What needs to be done: In the records below, find each line containing the word "files" and copy it.

(Supplied information begins)

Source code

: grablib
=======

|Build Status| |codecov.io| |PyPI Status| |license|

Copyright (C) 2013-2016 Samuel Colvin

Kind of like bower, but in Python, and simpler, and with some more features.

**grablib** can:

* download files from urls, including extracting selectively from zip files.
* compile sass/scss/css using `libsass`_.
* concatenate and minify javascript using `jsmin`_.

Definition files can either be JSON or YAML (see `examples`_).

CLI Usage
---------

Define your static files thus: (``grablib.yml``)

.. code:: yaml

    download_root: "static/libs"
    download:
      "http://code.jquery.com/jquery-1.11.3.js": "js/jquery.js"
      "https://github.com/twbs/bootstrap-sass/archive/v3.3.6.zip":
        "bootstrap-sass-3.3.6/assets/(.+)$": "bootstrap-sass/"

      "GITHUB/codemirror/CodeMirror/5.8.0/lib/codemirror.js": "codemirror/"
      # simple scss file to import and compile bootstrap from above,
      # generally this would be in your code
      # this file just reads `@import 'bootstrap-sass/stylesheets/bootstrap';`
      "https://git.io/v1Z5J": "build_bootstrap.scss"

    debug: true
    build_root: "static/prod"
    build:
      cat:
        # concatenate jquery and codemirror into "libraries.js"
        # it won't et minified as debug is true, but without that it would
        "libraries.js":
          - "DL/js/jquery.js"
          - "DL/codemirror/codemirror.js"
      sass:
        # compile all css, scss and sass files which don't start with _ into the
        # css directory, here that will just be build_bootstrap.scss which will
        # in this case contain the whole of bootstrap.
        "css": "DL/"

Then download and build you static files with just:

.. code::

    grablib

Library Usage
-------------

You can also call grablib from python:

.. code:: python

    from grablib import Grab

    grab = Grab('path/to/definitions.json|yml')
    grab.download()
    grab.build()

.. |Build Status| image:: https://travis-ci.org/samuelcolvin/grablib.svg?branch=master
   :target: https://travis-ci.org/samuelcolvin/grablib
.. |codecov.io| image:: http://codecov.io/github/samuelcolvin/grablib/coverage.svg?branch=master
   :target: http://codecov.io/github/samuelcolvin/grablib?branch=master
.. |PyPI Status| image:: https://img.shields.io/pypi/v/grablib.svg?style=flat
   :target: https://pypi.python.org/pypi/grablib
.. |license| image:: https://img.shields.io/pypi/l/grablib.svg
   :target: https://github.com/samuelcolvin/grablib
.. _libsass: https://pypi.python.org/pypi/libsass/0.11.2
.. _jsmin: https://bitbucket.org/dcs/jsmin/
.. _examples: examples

(Supplied information ends)

Result of this exercise:
* download files from urls, including extracting selectively from zip files.
Definition files can either be JSON or YAML (see `examples`_).
Define your static files thus: (``grablib.yml``)
        # compile all css, scss and sass files which don't start with _ into the
Then download and build you static files with just:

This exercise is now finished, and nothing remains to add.